If you run a search on Google for my name (in quotation marks), ten links will turn up. You’re likely to find among them four links that refer to me as an actress (15 seconds of fame in a fabulous indie film done in 2005 called Big Time). There will also be a link to my Friendster account, which I haven’t properly used in about 3 years. The rest, well… One’s a link to a petition I once signed barely a year out of uni and another’s got my ICQ number on it (read: high school).

The other three links on that first Google results page are most definitely not me. I don’t have a friend named China and I am not a parek (whatever that may mean).
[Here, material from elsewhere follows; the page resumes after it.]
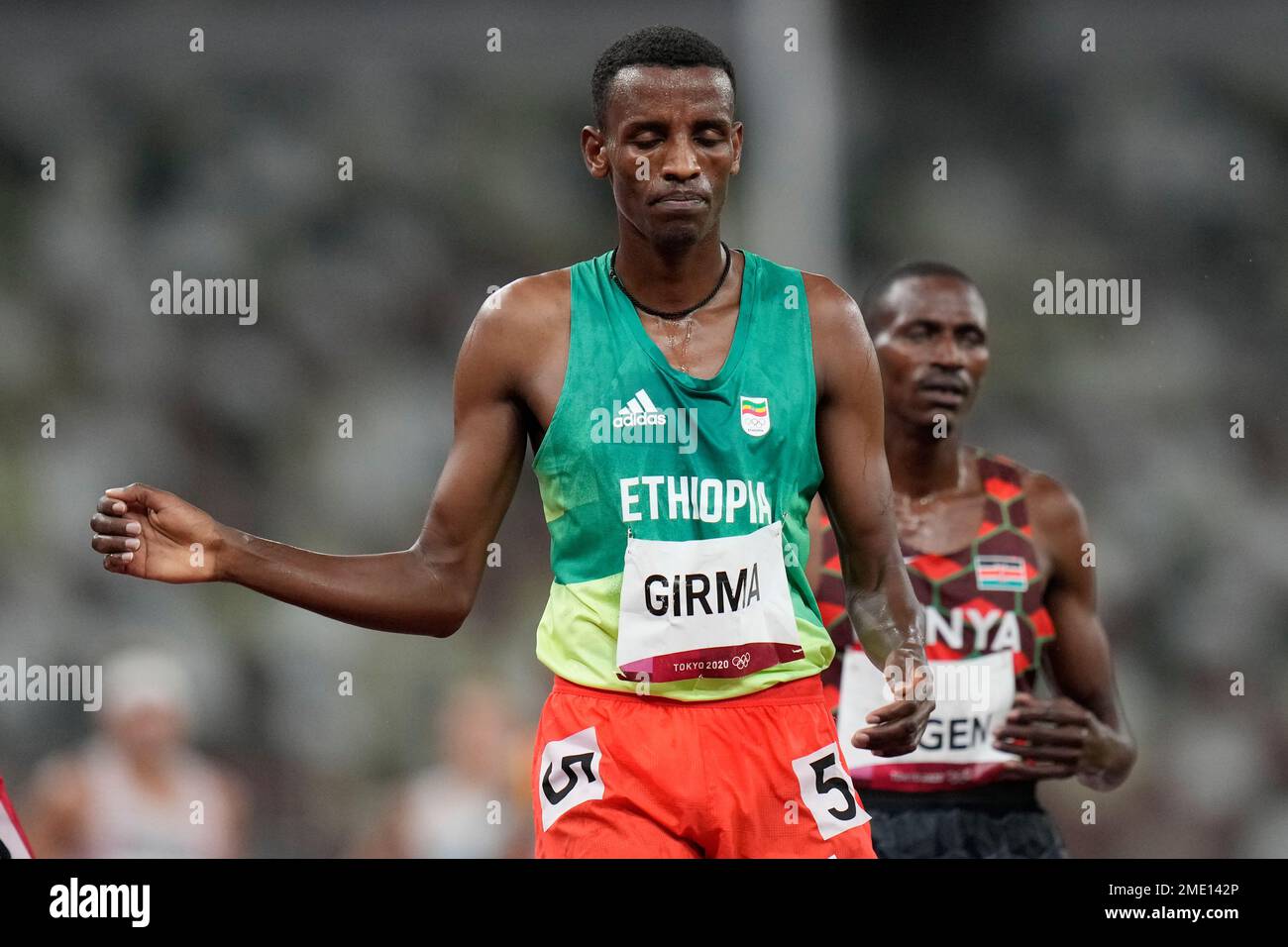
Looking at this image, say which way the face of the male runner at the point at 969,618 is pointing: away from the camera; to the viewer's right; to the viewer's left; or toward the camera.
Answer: toward the camera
I most certainly am not a 58-year-old Safeway cashier in Honolulu and Hilo who is now dead.

So, having embarked upon this voyage of self-discovery, I have… discovered what I am and what I am not. I’ve also learned (or affirmed) the following:

  1. I’m dated (to say the least).
  2. I haven’t done much to merit distinction online apart from saying “We saw a movie last Sunday.”

Of course I’m defensive – what’s an online search anyway? I really get into the cop-out justification with talk of how Google searches actually work, and how… Well, I trail off. Because at the end of the day, that’s really all the tired words add up to: a cop-out.

The real question I should be asking myself is after all these years, what have I accomplished? Like really accomplished?